Das bestehende Gleis führt 16 Kilometer weiter bis nach Behringersmühle. Der Personenverkehr auf diesem Abschnitt ist 1976 eingestellt worden. Die Museumsbahn Dampfbahn Fränkische Schweiz ist seit 1978 im Besitz der Strecke und verkehrt auf dieser für touristische Zwecke. Jährlich fahren rund 35.000 Urlaubsgäste mit der Dampfbahn. Teile dieser Strecke könnten wieder für den Öffentlichen Personennahverkehr geöffnet werden, sagt die BEG, nennt hierfür aber fünf Kriterien.
Welche Kriterien müssen erfüllt sein, um den Zugverkehr in die Fränkische Schweiz wieder aufzunehmen?

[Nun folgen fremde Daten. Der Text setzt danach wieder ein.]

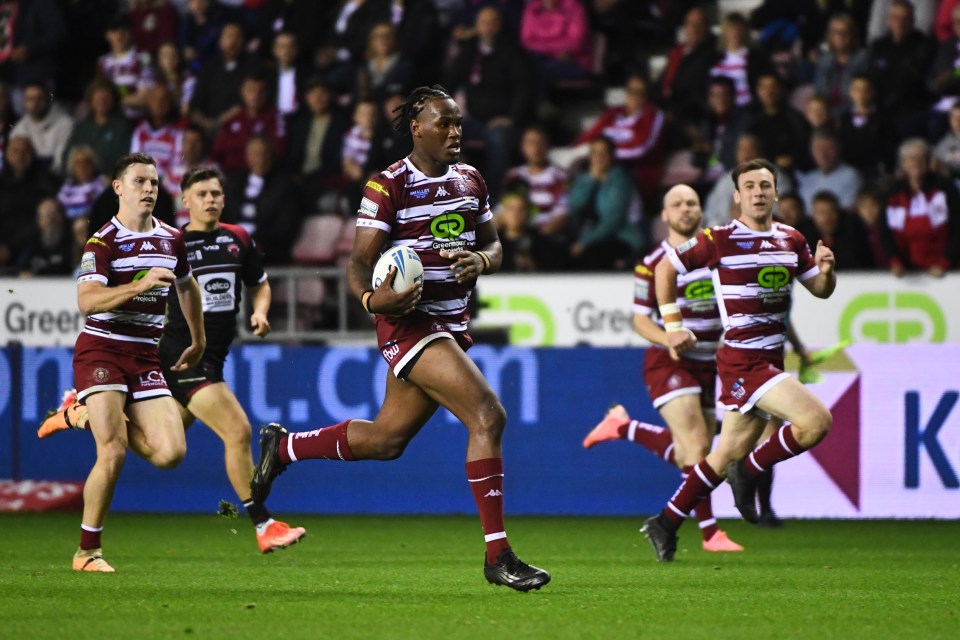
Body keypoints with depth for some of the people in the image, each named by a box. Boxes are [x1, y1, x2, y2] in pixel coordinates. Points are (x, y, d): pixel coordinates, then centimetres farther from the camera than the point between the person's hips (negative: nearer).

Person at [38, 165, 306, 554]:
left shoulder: (239, 239, 7)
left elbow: (260, 286, 20)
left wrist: (260, 313, 0)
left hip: (213, 357, 7)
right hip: (182, 357, -7)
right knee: (238, 431, -18)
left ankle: (76, 414, 38)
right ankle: (263, 526, -11)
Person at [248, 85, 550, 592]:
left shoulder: (470, 180, 10)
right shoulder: (388, 187, -11)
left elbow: (493, 246, 18)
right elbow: (359, 263, -12)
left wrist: (481, 260, -6)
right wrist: (374, 298, -33)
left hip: (452, 326, 8)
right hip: (409, 323, -8)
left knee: (386, 439, 16)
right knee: (488, 416, -21)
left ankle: (283, 447, 39)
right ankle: (497, 554, -18)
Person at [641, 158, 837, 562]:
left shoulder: (791, 240, 9)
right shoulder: (718, 240, -9)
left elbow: (821, 290, 17)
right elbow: (665, 269, 2)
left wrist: (826, 268, -5)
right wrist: (672, 326, 1)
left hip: (770, 361, 7)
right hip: (742, 360, -7)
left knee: (729, 455, 13)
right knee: (816, 421, -22)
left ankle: (666, 524, 24)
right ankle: (749, 472, -1)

Der Landkreis als Aufgabenträger des ÖPNV müsste das beschließen. Darüber hinaus müsste eine Prognose vorliegen, die eine Nachfrage von mehr als 1000 Reisenden pro Werktag erwarten lässt. Weiter muss die Infrastruktur ohne Zuschuss des Freistaats in einen Zustand versetzt werden, der einen attraktiven Zugverkehr ermöglicht. Zudem müsse sich ein Bahnunternehmen dazu bereiterklären, die Strecke mit Stationen dauerhaft zu betreiben und das zu einem Preis, der den der Deutschen Bahn nicht übersteigt. Und schließlich, so die BEG, müsste sich der Landkreis vertraglich verpflichten, mit dem Freistaat ein auf den Zugverkehr abgestimmtes Buskonzept entlang der Strecke umzusetzen.
Wie realistisch ist eine Verlängerung der Strecke?
Die BEG dämpft die Erwartungen: „Die finanziellen Spielräume für zusätzliche Leistungen im Schienenpersonennahverkehr sind sehr begrenzt.“ Außerdem zeige die Erfahrung, „dass Reaktivierungen keineswegs überall auf Zustimmung stoßen“. Auch aus dem Landratsamt heißt es, dass „aktuell kein Bedarf besteht“, so Kathrin Peschke, stellvertretende Fachbereichsleiterin für den ÖPNV. Das Wiesenttal werde mit Buslinien bedient.